FIG. 1 is a block diagram showing the configuration of a recording side of a signal processing section in a digital VTR according to an embodiment of the present invention.

FIG. 2 is a block diagram showing the configuration of the reproduction side of the signal processing section.

FIG. 3 is a schematic diagram showing an example of blocks for block encoding.

FIG. 4 is a schematic diagram used to explain subsampling and sublines.

FIG. 5 is a block diagram of an example of a block encoding circuit.

FIG. 6 is a block diagram schematically showing an example of a channel encoder.

FIG. 7 is a block diagram schematically showing an example of a channel decoder.

FIG. 8 is a schematic diagram used to explain the head arrangement.

FIG. 9 is a schematic diagram used to explain the azimuth of the head.

FIG. 10 is a schematic diagram used to explain a recording pattern.

FIG. 11 is a top view and a side view showing an example of a tape head system.
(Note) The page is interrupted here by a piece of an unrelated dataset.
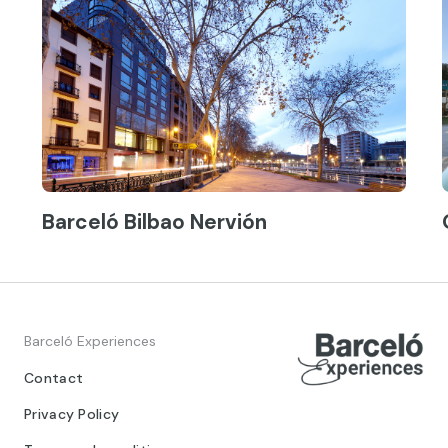
Barceló Bilbao Nervión
Barceló Experiences
Contact
Privacy Policy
FIG. 12 is a schematic diagram for explaining that vibration of the tape occurs due to eccentricity of the drum.

FIG. 13 is a schematic diagram used to explain a method for manufacturing a magnetic tape.
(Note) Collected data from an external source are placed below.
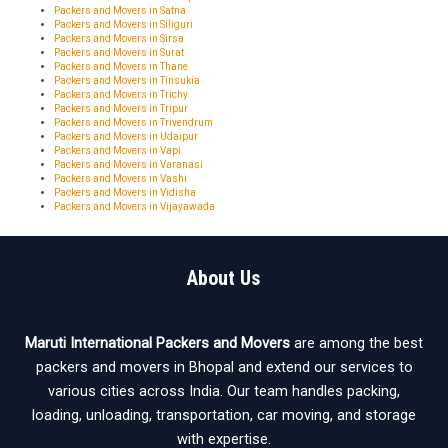
Packers and Movers in Satna
Packers and Movers in Siliguri
Packers and Movers in Sirsa
Packers and Movers in Surat
Packers and Movers in Thane
Packers and Movers in Tinsukia
Packers and Movers in Trichy
Packers and Movers in Tripur
Packers and Movers in Trivendrum
Packers and Movers in Udaipur
Packers and Movers in Vapi
Packers and Movers in Varanasi
Packers and Movers in Vashi
Packers and Movers in Vidisha
Packers and Movers in Vijayawada
About Us
Maruti International Packers and Movers
are among the best
packers and movers in Bhopal and extend our services to
various cities across India. Our team handles packing,
loading, unloading, transportation, car moving, and storage
with expertise.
FIG. 14 is a schematic diagram used to explain a method of manufacturing a magnetic tape.

FIG. 15 is a schematic diagram used to explain a magnetic transfer method.

FIG. 16 is a table showing the transfer output of copy tapes copied using various combinations of mother tapes and copy tapes having different magnetic layer materials and film structures.

FIG. 17 is a perspective view showing an example of the structure of a magnetic head.

[Explanation of symbols]

1Y Component signal input terminal 1U Component signal input terminal 1V Component signal input terminal 5 Blocking circuit 6 Blocking circuit 8 Block encoding circuit 11 Channel encoder 13A Magnetic head 13B Magnetic head 22 Channel decoder 26 Block decoding circuit 28 Block decomposition Circuit 29 Block decomposition circuit B Base M Mother tape C Copy tape CL Column

Claims (2)

[Claims] Claim 1: Converting an input digital image signal into block-by-block data consisting of a plurality of pixel data, compressing and encoding the blocked data in block units, and transmitting the compression-encoded data to a channel. In a magnetic recording method for digital image signals, the channel-encoded data is recorded on a magnetic recording medium by a magnetic head mounted on a rotating drum. A magnetic layer made of a magnetic thin film is formed, and the energy product consisting of the product of the residual magnetic flux density, thickness, and coercive force of the magnetic layer is 100.
G cm Oe or more, and the magnetic recording medium has a magnetic layer made of a metal magnetic thin film formed on a nonmagnetic support, and the axis of easy magnetization is at an angle of 20°±15° with the in-plane direction. The mother magnetic recording medium and the above magnetic recording medium are stacked with their magnetic layer sides so that the column inclinations of their magnetic layers are opposite to each other. Approximately 1 point with the in-plane direction of the recording medium
A digital image signal characterized in that it is a copy magnetic recording medium in which recorded magnetization on the mother magnetic recording medium is transferred to the magnetic recording medium by applying an external bias magnetic field in a direction forming an angle of 10°±15°. magnetic recording method. Claim 2: Coercive force HC of the mother magnetic recording medium.
2. The method for magnetically recording digital image signals according to claim 1, wherein the ratio HCM/HCC of the coercive force HCC of the copy magnetic recording medium to M is 1.5 or less.